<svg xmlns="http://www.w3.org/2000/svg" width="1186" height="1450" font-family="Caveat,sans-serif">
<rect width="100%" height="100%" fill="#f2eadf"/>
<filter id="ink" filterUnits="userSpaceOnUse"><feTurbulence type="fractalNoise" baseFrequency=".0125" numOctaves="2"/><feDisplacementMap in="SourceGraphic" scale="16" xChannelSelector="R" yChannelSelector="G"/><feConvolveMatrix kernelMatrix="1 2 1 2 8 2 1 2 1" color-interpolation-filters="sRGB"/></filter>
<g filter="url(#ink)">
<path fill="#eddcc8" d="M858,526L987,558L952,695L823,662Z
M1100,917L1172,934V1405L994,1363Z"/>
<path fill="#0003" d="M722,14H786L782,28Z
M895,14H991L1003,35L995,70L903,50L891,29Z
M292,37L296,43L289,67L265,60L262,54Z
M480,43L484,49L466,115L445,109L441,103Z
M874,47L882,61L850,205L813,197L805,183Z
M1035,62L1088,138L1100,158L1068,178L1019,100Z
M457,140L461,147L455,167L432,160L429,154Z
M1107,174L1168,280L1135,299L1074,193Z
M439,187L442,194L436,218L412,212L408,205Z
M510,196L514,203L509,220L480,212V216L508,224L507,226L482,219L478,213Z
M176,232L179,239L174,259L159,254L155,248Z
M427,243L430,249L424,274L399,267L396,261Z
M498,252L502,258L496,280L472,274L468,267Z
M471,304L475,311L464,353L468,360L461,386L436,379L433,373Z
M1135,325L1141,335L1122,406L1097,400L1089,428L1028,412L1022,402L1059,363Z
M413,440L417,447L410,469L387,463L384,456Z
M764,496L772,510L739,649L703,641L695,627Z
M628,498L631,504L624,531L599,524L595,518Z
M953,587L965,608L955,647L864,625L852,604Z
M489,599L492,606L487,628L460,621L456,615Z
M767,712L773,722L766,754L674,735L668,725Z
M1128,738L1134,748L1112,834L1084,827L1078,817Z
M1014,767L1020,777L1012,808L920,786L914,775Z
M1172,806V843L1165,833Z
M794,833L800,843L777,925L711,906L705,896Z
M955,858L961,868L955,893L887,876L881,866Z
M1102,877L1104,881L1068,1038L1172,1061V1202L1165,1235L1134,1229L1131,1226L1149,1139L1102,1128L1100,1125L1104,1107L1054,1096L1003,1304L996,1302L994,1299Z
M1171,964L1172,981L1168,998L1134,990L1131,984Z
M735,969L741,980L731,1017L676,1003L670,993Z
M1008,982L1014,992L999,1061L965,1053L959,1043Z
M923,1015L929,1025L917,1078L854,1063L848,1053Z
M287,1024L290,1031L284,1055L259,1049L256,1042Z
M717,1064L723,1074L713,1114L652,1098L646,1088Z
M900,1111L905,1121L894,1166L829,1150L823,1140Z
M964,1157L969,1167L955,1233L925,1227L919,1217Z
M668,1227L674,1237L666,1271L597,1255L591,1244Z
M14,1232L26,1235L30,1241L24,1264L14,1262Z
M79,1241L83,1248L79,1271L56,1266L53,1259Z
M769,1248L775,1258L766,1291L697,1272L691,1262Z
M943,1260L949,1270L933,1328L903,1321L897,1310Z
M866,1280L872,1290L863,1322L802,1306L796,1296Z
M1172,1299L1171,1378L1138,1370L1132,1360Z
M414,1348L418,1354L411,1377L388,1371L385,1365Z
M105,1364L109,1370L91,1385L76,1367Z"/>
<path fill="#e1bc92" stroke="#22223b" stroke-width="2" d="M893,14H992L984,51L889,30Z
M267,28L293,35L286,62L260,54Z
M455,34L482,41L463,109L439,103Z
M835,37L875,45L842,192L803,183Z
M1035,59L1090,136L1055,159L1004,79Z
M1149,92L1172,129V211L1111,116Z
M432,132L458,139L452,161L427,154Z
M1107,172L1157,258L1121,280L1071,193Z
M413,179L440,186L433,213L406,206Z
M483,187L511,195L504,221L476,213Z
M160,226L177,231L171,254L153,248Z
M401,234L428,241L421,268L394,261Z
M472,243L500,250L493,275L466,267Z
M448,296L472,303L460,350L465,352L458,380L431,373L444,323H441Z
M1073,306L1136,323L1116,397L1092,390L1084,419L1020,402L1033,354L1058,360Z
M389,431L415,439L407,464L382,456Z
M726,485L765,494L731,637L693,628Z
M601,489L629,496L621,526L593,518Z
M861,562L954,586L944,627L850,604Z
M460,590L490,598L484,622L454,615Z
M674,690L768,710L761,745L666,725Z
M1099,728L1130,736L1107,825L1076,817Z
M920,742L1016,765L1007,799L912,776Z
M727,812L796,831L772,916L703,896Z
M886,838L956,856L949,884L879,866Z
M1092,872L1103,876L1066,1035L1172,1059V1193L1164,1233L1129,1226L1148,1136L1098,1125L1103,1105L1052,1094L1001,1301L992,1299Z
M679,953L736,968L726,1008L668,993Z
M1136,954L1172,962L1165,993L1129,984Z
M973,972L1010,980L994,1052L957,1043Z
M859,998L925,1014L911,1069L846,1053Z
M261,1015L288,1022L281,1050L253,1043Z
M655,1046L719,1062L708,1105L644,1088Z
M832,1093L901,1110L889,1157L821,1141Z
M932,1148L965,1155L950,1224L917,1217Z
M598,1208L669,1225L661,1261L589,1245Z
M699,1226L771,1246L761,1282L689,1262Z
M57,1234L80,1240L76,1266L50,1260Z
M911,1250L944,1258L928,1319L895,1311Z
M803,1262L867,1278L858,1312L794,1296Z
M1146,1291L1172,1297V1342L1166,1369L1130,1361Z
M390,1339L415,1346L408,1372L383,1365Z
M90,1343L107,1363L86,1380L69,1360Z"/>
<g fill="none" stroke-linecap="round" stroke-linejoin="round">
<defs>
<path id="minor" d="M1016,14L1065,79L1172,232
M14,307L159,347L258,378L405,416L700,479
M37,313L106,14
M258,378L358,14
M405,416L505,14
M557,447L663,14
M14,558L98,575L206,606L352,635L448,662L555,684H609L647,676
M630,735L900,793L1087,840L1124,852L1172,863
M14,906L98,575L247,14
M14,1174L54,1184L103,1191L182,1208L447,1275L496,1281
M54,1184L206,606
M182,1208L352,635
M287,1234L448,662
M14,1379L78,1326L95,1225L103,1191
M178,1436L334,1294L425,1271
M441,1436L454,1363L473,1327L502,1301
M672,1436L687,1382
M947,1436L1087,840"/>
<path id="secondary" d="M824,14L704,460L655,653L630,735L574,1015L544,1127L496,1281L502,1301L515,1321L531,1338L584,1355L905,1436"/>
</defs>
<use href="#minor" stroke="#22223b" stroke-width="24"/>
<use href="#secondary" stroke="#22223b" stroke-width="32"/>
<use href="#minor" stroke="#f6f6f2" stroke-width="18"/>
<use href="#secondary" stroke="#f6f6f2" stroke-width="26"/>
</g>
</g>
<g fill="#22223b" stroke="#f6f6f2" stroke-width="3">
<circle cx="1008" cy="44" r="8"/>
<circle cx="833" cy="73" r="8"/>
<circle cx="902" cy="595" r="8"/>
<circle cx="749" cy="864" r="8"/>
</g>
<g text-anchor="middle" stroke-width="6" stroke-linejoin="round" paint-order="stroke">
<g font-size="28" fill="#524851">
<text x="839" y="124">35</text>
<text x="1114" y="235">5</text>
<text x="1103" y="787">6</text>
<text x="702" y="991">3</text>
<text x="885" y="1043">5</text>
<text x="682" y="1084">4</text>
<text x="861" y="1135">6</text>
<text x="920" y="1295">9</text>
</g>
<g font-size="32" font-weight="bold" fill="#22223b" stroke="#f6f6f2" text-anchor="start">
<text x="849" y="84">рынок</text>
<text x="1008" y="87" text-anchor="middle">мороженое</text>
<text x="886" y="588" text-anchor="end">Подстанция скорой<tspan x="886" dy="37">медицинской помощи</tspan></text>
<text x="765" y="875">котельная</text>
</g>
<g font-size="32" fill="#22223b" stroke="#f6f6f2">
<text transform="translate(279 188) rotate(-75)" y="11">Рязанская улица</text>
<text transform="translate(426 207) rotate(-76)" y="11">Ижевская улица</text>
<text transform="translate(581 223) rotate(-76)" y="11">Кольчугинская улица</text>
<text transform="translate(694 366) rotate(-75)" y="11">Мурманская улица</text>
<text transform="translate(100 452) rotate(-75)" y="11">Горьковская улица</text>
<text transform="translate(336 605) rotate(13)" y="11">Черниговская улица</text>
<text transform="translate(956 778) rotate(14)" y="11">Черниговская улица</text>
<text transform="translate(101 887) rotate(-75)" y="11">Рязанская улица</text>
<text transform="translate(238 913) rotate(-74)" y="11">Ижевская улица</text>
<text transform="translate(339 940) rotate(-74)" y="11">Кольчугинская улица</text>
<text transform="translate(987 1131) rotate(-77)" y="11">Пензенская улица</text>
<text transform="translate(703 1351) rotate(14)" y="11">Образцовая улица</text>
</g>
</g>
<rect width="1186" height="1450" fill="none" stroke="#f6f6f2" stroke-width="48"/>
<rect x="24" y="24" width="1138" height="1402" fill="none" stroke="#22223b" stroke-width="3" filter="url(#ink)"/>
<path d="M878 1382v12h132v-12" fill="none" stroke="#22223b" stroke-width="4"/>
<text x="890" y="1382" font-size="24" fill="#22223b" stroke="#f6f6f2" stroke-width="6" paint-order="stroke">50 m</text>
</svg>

____________

◆ EXERCISE DETAILS ◆
Set down, from the entries above, exactly the lines from the one with "M717,1064L723,1074L713,1114L652,1098L646,1088Z" up to and including the one with "M973,972L1010,980L994,1052L957,1043Z", and no other lines.

◆ EXPECTED ANSWER ◆
M717,1064L723,1074L713,1114L652,1098L646,1088Z
M900,1111L905,1121L894,1166L829,1150L823,1140Z
M964,1157L969,1167L955,1233L925,1227L919,1217Z
M668,1227L674,1237L666,1271L597,1255L591,1244Z
M14,1232L26,1235L30,1241L24,1264L14,1262Z
M79,1241L83,1248L79,1271L56,1266L53,1259Z
M769,1248L775,1258L766,1291L697,1272L691,1262Z
M943,1260L949,1270L933,1328L903,1321L897,1310Z
M866,1280L872,1290L863,1322L802,1306L796,1296Z
M1172,1299L1171,1378L1138,1370L1132,1360Z
M414,1348L418,1354L411,1377L388,1371L385,1365Z
M105,1364L109,1370L91,1385L76,1367Z"/>
<path fill="#e1bc92" stroke="#22223b" stroke-width="2" d="M893,14H992L984,51L889,30Z
M267,28L293,35L286,62L260,54Z
M455,34L482,41L463,109L439,103Z
M835,37L875,45L842,192L803,183Z
M1035,59L1090,136L1055,159L1004,79Z
M1149,92L1172,129V211L1111,116Z
M432,132L458,139L452,161L427,154Z
M1107,172L1157,258L1121,280L1071,193Z
M413,179L440,186L433,213L406,206Z
M483,187L511,195L504,221L476,213Z
M160,226L177,231L171,254L153,248Z
M401,234L428,241L421,268L394,261Z
M472,243L500,250L493,275L466,267Z
M448,296L472,303L460,350L465,352L458,380L431,373L444,323H441Z
M1073,306L1136,323L1116,397L1092,390L1084,419L1020,402L1033,354L1058,360Z
M389,431L415,439L407,464L382,456Z
M726,485L765,494L731,637L693,628Z
M601,489L629,496L621,526L593,518Z
M861,562L954,586L944,627L850,604Z
M460,590L490,598L484,622L454,615Z
M674,690L768,710L761,745L666,725Z
M1099,728L1130,736L1107,825L1076,817Z
M920,742L1016,765L1007,799L912,776Z
M727,812L796,831L772,916L703,896Z
M886,838L956,856L949,884L879,866Z
M1092,872L1103,876L1066,1035L1172,1059V1193L1164,1233L1129,1226L1148,1136L1098,1125L1103,1105L1052,1094L1001,1301L992,1299Z
M679,953L736,968L726,1008L668,993Z
M1136,954L1172,962L1165,993L1129,984Z
M973,972L1010,980L994,1052L957,1043Z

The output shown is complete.